Рис. 1. Где «жил» FlashFake 4 апреля 2012 года
Рис. 1. Где «жил» FlashFake 4 апреля 2012 года

FlashFake использовал для связи со своими командными серверами механизм DGA (Domain Generation Algorithm — алгоритм генерации доменных имен), генерировавший случайные доменные имена в зависимости от текущей даты, по пять штук в день. Этим не преминули воспользоваться сотрудники антивирусных компаний для развертывания sinkhole-маршрутизаторов, чтобы оценить примерное количество заражений. Жаль, что компания Dr.Web не сообщила об этом компании Apple — последняя подала запрос на отзыв одного из доменных имен, используемого Dr.Web для работы своего sinkhole-маршрутизатора… Помимо DGA, в коде FlashFake имелось 25 жестко заданных С&C.

Основная «заслуга» FlashFake состоит в том, что теперь для заражения малварью не требовалось каких-либо действий со стороны пользователя Mac — кроме, разумеется, посещения странички с вредоносными редиректами. До него трояны для OS X маскировались под установочные файлы, и для их успешной работы пользователь должен был ввести пароль администратора, что существенно снижало риск заражения. Поначалу и FlashFake использовал похожую методику, заражение происходило достаточно примитивным и старым как мир способом: при посещении пользователем вредоносного сайта выдавалось сообщение, что для корректного отображения страницы нужно установить последнюю версию Flash Player. Если пользователь решал, что ему это жизненно необходимо, и соглашался, устанавливался поддельный инсталлятор с расширением dpg или mpkg. К слову сказать, инсталлятор выглядел достаточно презентабельно и правдоподобно (см. рис. 2). В каталог /Library/Preferences помещался файл Preferences.dylib, который и осуществлял всю вредоносную деятельность. В качестве идентификатора зараженной системы использовался MD5-хеш от UUID компьютера (Universally Unique Identifier — уникальный 16-байтный номер, генерируемый ОС). Чтобы затруднить жизнь сотрудников антивирусных компаний, вся коммуникационная деятельность между ботом FlashFake и командным сервером шифровалась по алгоритму RC4. Для защиты от подмены управляющий сервер должен был вернуть «правильный» отзыв, представляющий собой свой собственный адрес, подписанный RSA-2048 ключом злоумышленников c дайджестом MD5 и преобразованный в base64.

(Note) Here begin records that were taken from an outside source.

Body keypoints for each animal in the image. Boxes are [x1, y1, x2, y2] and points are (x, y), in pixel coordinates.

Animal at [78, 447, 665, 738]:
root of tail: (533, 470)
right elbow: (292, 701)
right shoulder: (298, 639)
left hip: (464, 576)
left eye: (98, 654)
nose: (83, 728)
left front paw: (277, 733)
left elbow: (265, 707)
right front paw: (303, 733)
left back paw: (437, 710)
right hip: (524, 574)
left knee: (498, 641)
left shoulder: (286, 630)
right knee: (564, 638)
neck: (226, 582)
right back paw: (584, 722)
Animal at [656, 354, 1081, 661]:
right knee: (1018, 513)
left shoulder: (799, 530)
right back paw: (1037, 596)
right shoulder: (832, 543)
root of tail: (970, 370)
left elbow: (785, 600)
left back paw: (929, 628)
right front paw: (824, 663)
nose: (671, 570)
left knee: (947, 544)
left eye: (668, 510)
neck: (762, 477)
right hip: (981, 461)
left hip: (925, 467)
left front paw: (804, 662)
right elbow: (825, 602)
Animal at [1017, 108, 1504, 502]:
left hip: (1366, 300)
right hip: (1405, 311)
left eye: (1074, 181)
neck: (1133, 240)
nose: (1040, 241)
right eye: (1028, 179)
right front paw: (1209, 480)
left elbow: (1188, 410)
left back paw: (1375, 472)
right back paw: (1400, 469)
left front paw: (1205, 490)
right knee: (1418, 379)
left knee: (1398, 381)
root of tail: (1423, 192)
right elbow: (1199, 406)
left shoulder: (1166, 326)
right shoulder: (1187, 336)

Рис. 2. Фейковый инсталлятор Adobe Flash — найди хоть одно отличие
Рис. 2. Фейковый инсталлятор Adobe Flash — найди хоть одно отличие

Понимая, что true malware должно запускаться автоматически, а не ждать, пока пользователь соблаговолит нажать кнопку «Установить», разработчики FlashFake с февраля 2012 года в, так сказать, второй версии начали использовать для распространения своего творения уязвимости виртуальной машины Java CVE-2011-3544 и CVE-2008-5353. Для их эксплуатации применялись вредоносные файлы rhlib.jar и clclib.jar соответственно. Кроме того, применялся еще файл ssign.jar, который не содержал в себе никаких эксплойтов, а просто был подписан недействительной подписью в надежде, что пользователь добавит эту подпись в список доверенных и тем самым разрешит выполнение кода.

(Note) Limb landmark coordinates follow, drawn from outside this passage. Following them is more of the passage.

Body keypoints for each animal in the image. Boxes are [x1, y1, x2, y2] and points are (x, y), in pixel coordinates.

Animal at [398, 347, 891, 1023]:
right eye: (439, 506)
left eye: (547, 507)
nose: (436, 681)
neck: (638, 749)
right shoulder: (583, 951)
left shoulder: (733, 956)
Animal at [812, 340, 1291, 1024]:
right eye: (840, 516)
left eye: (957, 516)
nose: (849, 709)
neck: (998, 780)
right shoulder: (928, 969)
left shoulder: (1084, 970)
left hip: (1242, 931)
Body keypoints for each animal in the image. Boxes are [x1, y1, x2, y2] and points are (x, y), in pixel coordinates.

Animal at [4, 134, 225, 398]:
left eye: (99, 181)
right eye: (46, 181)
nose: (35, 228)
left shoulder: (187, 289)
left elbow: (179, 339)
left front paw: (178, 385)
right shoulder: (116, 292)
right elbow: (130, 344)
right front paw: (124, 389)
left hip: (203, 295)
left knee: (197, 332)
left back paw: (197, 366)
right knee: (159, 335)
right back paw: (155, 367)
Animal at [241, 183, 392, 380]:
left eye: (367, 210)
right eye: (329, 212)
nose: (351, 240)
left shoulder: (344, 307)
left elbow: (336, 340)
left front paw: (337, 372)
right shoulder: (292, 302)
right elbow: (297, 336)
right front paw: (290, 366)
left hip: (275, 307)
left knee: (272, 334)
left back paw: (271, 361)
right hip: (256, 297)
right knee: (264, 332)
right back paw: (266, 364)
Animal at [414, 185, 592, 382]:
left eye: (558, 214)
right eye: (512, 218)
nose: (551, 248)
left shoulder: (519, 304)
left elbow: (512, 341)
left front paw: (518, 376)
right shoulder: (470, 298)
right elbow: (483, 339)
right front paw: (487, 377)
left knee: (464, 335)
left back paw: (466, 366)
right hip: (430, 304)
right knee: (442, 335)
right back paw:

Как видно уже из названия, CVE-2008-5353 — уязвимость достаточно старая, да и о CVE-2011-3544 информация была опубликована еще 18 октября 2011 года, то есть была ни разу не zero day на момент распространения FlashFake. Oracle выпустила патч для нее в том же месяце. В настоящее время CVE-2011-3544 лидирует по успешному «пробиву» защиты браузеров и используется в большинстве эксплойт-паков, например BlackHole. После 16 марта стал применяться эксплойт для уязвимости CVE-2012-0507. И опять-таки Oracle закрыла эту уязвимость в феврале, а корпорация Apple выпустила исправление для нее только 3 апреля 2012 года.

Каким же образом происходило заражение? Есть сведения, что в поисковой выдаче Google присутствовало около четырех миллионов веб-страниц, содержащих редиректы на вредоносный jar-файл. Некоторые пользователи даже отмечали случаи заражения FlashFake при посещении сайта компании D-Link! В качестве площадок для размещения вредоносных редиректов использовались взломанные через неизвестную уязвимость блоги, функционирующие под управлением WordPress.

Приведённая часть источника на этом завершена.